SOUTH AFRICA
Train hits van; 9 children dead
JOHANNESBURG | A driver taking children to school went around a closed railroad crossing gate Wednesday, then was hit by an oncoming train that killed at least nine students and injured five others, police and witnesses said.
Parents sobbed at the scene as grieving families stood near the completely smashed van, which had been transporting 14 children at the time of the collision in the Blackheath area of Cape Town.
Cape Town police spokesman Col. Billy Jones said three girls and six boys were killed.
Col. Jones said police are investigating a case of homicide against the van driver, who is at the hospital in critical condition.
The children were headed to two primary schools and two high schools north of Cape Town in Kuils River and Bellville South, Col. Jones said.

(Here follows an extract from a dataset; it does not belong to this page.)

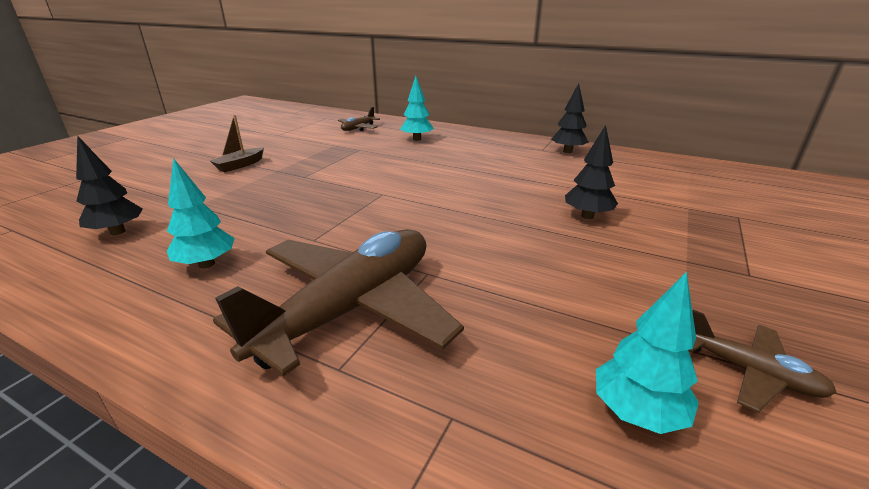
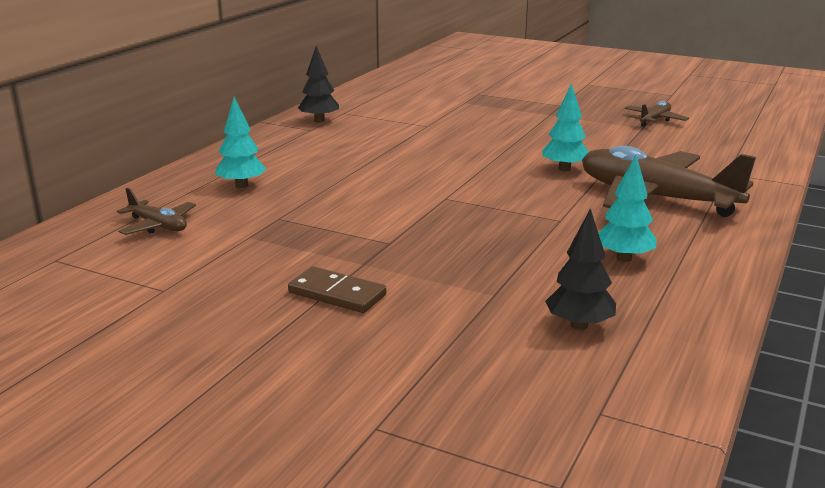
camera: 90 degrees left, 5 degrees down
brown boat [210,115,264,172] -> brown domino [288,266,387,313]
black tree [565,125,618,219] -> none
turquoise tree [596,272,699,434] -> turquoise tree moved to [542,83,589,171]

A preliminary investigation at the scene indicated that the crossing gate was down when the van crossed the railway track, police said.
NIGERIA
Power-firm workers go on strike
ABUJA | Nigeria’s worker union for the state-run power company has called a general strike, a day before the nation’s president is to announce his plans to privatize the industry.
The National Union of Electricity Employees called the indefinite strike Wednesday over unpaid allowances promised by the federal government. The strike will cripple the ability of the Power Holding Co. of Nigeria to provide electricity to Africa’s most populous nation.
Even when workers are present, Nigeria remains beset by blackouts and problems with its aging federal power grid, forcing the population to rely on private generators to provide electricity.
President Goodluck Jonathan is to outline a proposed $3.5 billion overhaul and privatization of the industry Thursday during a speech in Lagos.
UGANDA
Court scraps sedition laws
KAMPALA | A Ugandan court on Wednesday declared the country’s sedition laws unconstitutional, effectively quashing several pending criminal cases against journalists.
“The sections [in the penal code] on sedition are inconsistent with the constitution,” court registrar Ruhinda Ntengye stated, reading from a decision penned by five constitutional court justices.
“They are therefore null and void,” the decision said, adding that the sedition laws as written are so broadly defined that they infringe on the free-speech rights enshrined in Uganda’s constitution.
Wednesday’s ruling stems from a petition filed in 2005 by Andrew Mwenda, a prominent Ugandan journalist who faced sedition charges after speculating about Uganda’s potential involvement in the death of former South Sudan leader John Garang.
Garang died in July 2005 when his helicopter crashed shortly after it left Uganda.
“Today is not just a good day for journalists. It is a good day for all Ugandans,” Mr. Mwenda told Agence France-Presse.
Human Rights Watch called the ruling “positive” but said Uganda remains a difficult place for journalists.
MAURITANIA
Attacker attempts to blow up barracks
NOUAKCHOTT | A suicide bomber attempted to drive a truck loaded with explosives into an army barracks but was shot and killed when he refused to stop the car before dawn on Wednesday, an army official said.
The high-ranking officer, who asked not to be identified because he is not authorized to speak to the media, said the truck exploded just outside the barracks, damaging several buildings in the town of Nema, located 680 miles east of Nouakchott.
The attack came two days after terror group al Qaeda of the Islamic Maghreb, or AQIM, released two Spanish aid workers who had been kidnapped while delivering supplies in Mauritania last November. In a recording sent to the Spanish newspaper El Pais, the al Qaeda offshoot said the Spanish hostages were released because a part of their demands had been met, suggesting that the Spanish government had paid a ransom.